WRITTEN REQUEST: Gather every line from the entries below that contains the string "region".

RECORDS SHOWN:

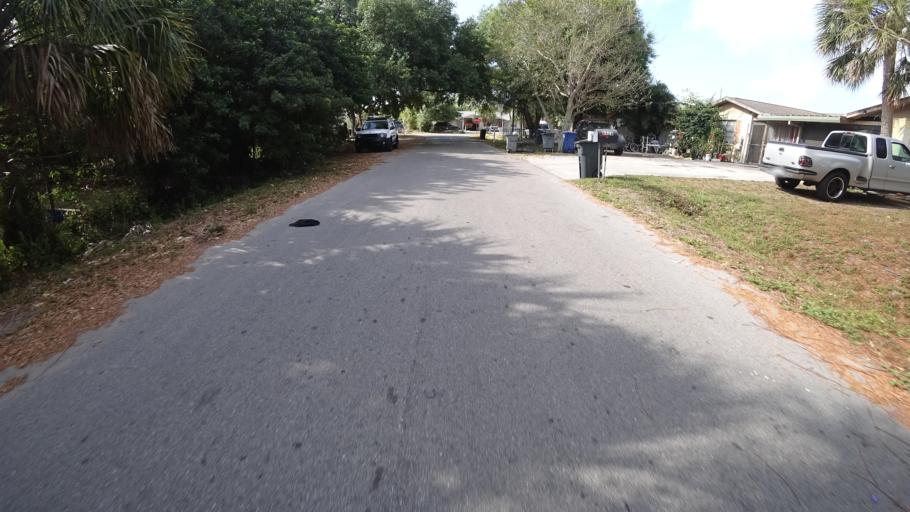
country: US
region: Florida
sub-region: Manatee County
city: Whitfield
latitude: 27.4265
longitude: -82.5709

...

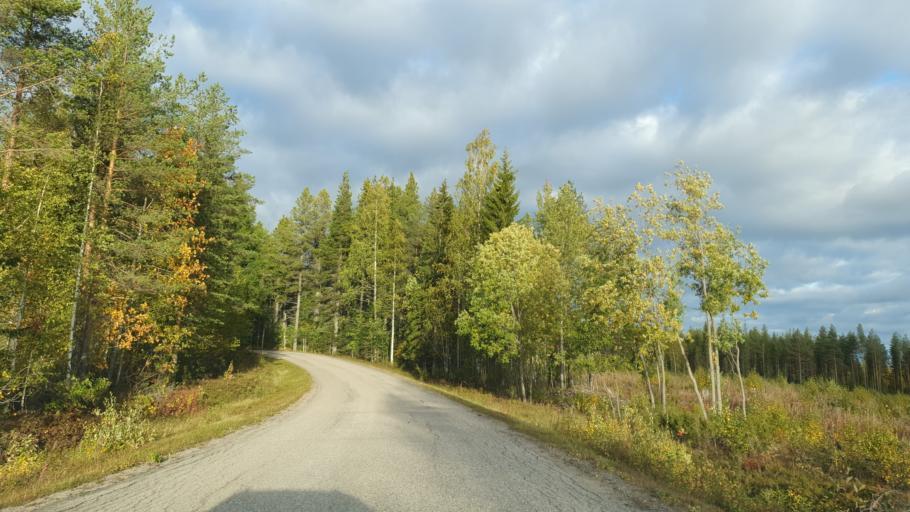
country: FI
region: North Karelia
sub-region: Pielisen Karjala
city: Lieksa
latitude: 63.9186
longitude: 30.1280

==

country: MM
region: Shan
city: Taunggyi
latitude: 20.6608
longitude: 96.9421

WRITTEN ANSWER:
region: Florida
sub-region: Manatee County
region: North Karelia
sub-region: Pielisen Karjala
region: Shan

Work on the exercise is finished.